Nokia's (NYSE:NOK) new smartphone design chief criticized Apple (NASDAQ:AAPL) and Motorola's (NYSE:MOT) approach to smartphones, and said he hopes Nokia will slim down the number of phone models it produces to focus on design and quality.
Peter Skillman, who was the chief designer of the Palm Pre, left Palm this summer after it was acquired by Hewlett-Packard for $1.2 billion. He is now the head of user experiences and services for MeeGo, Nokia's high-end device platform, which the company developed with Intel. Speaking to the Campbell, Calif.-based design firm Zurb, in what became a podcast, Skillman said that Apple's approach to the user experience is flawed because it forces users to hit the home screen before using a new application.

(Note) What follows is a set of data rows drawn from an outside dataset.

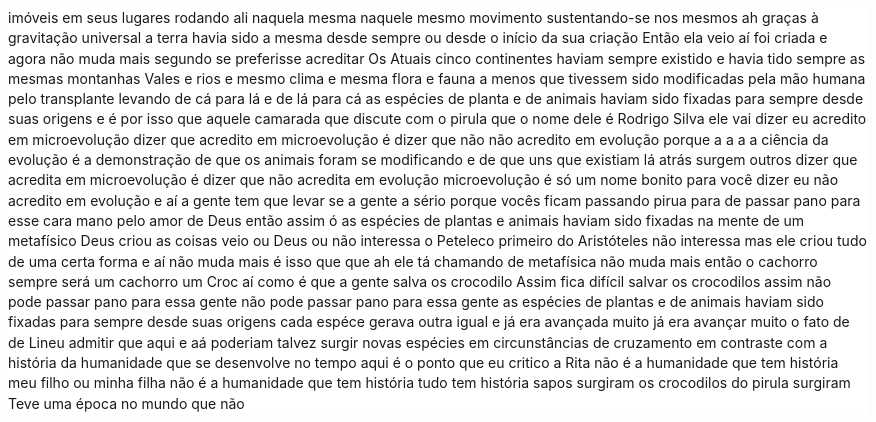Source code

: imóveis em seus lugares rodando ali
naquela mesma naquele mesmo movimento
sustentando-se nos mesmos ah graças à
gravitação universal a terra havia sido
a mesma desde sempre ou desde o início
da sua criação Então ela veio aí foi
criada e agora não muda mais segundo se
preferisse acreditar Os Atuais cinco
continentes haviam sempre existido e
havia tido sempre as mesmas montanhas
Vales e rios e mesmo clima e mesma flora
e fauna a menos que tivessem sido
modificadas pela mão humana pelo
transplante levando de cá para lá e de
lá para cá as espécies de planta e de
animais haviam sido fixadas para sempre
desde suas origens e é por isso que
aquele camarada que discute com o pirula
que o nome dele é Rodrigo Silva ele vai
dizer eu acredito em microevolução dizer
que acredito em microevolução é dizer
que não não acredito em evolução porque
a a a a ciência da evolução é a
demonstração de que os animais foram se
modificando e de que uns que existiam lá
atrás surgem outros dizer que acredita
em microevolução é dizer que não
acredita em evolução microevolução é só
um nome bonito para você dizer eu não
acredito em evolução e aí a gente tem
que levar se a gente a sério porque
vocês ficam passando pirua para de
passar pano para esse cara mano pelo
amor de Deus então assim ó as espécies
de plantas e animais haviam sido fixadas
na mente de um metafísico Deus criou as
coisas veio ou Deus ou não interessa o
Peteleco primeiro do Aristóteles não
interessa mas ele criou tudo de uma
certa forma e aí não muda mais é isso
que que
ah ele tá chamando de metafísica não
muda mais então o cachorro sempre será
um cachorro um Croc aí como é que a
gente salva os crocodilo Assim fica
difícil salvar os crocodilos assim não
pode passar pano para essa gente não
pode passar pano para essa gente as
espécies de plantas e de animais haviam
sido fixadas para sempre desde suas
origens cada espéce gerava outra igual e
já era avançada
muito já era avançar muito o fato de de
Lineu admitir que aqui e aá poderiam
talvez surgir novas espécies em
circunstâncias de cruzamento em
contraste com a história da humanidade
que se desenvolve no tempo aqui é o
ponto que eu critico a Rita não é a
humanidade que tem história meu filho ou
minha filha não é a humanidade que tem
história tudo tem história sapos
surgiram os crocodilos do pirula
surgiram Teve uma época no mundo que não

"If a user wants to walk from the kitchen to the dining room in her house, she simply walks through," Skillman said. "It does not work like that in mobile--you have to go through the front door to get to the kitchen. iPhone has a home button which works like a go-back-to-front-door button. This is not a model that human beings are used to. People are spatial."

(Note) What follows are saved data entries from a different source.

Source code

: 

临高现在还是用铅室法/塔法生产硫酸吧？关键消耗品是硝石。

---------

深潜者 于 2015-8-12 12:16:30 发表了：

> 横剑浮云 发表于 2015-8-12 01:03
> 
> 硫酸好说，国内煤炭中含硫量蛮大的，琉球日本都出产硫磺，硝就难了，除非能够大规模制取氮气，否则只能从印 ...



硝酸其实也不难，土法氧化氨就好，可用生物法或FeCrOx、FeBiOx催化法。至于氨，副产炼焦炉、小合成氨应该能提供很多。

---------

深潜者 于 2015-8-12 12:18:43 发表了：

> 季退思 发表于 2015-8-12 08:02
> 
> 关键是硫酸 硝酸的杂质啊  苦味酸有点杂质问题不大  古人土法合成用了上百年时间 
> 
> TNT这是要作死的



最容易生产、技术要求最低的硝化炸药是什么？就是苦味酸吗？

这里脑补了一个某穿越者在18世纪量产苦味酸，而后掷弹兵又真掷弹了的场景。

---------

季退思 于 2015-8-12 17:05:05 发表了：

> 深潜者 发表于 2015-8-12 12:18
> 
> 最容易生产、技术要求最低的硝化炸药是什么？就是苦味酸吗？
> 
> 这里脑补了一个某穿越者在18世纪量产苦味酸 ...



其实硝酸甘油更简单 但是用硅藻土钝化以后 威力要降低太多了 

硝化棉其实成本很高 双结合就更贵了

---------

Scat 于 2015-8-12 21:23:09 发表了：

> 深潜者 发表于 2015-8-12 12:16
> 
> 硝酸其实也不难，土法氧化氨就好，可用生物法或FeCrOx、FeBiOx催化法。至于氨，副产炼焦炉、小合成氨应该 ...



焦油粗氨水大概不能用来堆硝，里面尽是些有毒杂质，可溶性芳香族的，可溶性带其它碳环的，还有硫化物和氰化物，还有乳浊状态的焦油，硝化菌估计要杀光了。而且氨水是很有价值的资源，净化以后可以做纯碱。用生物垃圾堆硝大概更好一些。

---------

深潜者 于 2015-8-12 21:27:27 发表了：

He also criticized companies that have put UI skins on top of Google's Android platform--which includes HTC and Sony Ericsson. Skillman said there is "too much junk" on top of platforms, singling out Motorola's MotoBLUR user interface.
Skillman said he is still proud of what the Pre represented, and praised the Synergy function of webOS. However, he also noted that the Pre and the Pixi had shortcomings, including "performance" issues with the devices' WebKit browser and their notification functions.
Now ensconced at Nokia, Skillman--who said he spent nine days interviewing for the job at the Finnish firm--said he hopes to re-instill some passion about executing at Nokia. He also said handset companies tend to over-segment the consumer market and produce too many models, which he called a "distraction," adding, "I hope that Nokia might focus on a smaller range of really great products."
If his challenge at Nokia--to get the company to better compete in the high end of the market--was not clear enough, Skillman made a definitive statement on the topic. "If you're not succeeding at the high end, then you're absolutely doomed to failure."